(Stored data)
........

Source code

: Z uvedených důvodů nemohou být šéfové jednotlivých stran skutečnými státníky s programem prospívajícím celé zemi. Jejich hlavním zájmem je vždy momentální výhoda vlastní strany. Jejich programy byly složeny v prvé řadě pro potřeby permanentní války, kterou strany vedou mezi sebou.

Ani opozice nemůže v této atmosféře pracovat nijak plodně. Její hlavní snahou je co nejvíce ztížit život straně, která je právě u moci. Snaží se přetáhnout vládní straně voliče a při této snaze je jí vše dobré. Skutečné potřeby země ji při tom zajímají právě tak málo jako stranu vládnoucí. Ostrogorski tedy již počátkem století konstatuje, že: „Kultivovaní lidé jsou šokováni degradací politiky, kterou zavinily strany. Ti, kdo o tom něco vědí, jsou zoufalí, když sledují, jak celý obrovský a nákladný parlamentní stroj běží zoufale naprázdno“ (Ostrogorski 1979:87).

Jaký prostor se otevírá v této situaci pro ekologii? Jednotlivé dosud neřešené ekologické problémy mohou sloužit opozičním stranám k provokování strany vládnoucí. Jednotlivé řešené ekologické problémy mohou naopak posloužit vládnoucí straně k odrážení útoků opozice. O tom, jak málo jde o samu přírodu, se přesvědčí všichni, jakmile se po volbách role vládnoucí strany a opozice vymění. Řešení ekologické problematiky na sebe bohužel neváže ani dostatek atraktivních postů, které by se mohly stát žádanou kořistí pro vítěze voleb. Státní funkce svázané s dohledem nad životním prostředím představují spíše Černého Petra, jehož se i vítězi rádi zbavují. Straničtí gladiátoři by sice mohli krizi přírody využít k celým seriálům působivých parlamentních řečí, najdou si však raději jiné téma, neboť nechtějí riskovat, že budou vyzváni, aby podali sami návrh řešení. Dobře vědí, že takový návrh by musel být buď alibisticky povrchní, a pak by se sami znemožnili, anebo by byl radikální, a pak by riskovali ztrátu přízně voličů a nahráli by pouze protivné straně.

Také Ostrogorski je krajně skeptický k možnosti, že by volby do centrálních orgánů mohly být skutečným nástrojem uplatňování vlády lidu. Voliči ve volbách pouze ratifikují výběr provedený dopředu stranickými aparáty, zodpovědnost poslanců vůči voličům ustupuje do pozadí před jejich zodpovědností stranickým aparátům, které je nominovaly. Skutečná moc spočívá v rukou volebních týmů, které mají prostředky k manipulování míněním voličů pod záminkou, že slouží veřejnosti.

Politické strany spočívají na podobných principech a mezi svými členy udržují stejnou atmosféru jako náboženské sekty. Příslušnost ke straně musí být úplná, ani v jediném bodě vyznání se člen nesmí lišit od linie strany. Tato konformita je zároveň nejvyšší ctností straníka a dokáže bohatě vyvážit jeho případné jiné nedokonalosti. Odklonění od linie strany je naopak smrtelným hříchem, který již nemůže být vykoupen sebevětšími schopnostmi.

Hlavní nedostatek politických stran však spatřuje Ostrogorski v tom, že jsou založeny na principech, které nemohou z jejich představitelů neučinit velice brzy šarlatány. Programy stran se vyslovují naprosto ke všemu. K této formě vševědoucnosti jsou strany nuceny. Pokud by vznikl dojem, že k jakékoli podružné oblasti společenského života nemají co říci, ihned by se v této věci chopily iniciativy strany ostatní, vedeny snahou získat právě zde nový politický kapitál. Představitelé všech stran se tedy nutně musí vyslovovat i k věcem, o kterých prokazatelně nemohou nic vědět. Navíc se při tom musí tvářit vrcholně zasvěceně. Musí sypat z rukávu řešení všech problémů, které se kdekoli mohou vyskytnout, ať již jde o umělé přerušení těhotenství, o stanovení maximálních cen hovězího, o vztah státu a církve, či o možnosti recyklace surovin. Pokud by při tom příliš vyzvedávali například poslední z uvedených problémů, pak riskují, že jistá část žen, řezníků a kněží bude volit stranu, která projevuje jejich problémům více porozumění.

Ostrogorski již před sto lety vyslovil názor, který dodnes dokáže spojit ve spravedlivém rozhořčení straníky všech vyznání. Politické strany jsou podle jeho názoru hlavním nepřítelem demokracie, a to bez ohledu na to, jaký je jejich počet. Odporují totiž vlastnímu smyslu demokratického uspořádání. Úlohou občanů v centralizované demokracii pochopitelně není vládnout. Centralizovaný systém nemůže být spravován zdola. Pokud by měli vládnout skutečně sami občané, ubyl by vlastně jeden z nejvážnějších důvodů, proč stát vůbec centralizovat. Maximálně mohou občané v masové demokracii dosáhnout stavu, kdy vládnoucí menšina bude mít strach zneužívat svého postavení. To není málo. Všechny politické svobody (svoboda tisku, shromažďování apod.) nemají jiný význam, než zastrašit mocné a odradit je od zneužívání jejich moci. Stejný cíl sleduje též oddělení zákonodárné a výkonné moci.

........

• Work order
Show each line of the entries above that contains the string "vedou".

• Completed exercise
: Z uvedených důvodů nemohou být šéfové jednotlivých stran skutečnými státníky s programem prospívajícím celé zemi. Jejich hlavním zájmem je vždy momentální výhoda vlastní strany. Jejich programy byly složeny v prvé řadě pro potřeby permanentní války, kterou strany vedou mezi sebou.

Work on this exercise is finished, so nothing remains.